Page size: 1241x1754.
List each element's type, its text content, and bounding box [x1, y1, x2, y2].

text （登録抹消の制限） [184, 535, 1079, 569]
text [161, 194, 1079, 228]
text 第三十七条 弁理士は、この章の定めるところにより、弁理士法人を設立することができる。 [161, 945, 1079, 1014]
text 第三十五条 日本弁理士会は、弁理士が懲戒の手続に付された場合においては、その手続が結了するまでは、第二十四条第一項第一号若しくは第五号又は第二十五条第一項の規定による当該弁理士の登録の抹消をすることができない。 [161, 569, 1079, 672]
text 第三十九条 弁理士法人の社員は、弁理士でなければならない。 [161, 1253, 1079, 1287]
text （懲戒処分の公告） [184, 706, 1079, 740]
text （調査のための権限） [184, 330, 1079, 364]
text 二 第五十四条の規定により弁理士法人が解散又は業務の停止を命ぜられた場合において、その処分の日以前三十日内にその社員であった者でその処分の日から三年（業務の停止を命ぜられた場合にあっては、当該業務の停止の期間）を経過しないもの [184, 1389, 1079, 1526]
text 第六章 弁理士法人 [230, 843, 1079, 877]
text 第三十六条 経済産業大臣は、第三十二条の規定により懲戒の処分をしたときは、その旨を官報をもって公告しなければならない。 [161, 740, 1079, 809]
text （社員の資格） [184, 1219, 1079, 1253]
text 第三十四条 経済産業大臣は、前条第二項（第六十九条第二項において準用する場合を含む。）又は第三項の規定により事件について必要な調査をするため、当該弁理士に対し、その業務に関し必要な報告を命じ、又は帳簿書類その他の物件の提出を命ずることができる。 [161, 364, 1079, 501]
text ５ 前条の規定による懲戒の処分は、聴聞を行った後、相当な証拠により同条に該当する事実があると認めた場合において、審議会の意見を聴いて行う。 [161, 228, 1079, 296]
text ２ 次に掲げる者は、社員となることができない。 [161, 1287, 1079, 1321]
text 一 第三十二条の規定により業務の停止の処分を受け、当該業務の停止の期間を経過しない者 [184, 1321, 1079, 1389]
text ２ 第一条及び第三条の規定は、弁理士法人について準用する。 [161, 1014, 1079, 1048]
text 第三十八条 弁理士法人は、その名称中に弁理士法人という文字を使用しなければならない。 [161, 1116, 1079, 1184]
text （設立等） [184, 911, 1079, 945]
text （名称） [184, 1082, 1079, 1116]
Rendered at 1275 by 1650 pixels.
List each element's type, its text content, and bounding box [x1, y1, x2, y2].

About this task —
When the word "経済産業大臣は" appears in a line of the data, that line is counted; report the number only.

Exercise result —
2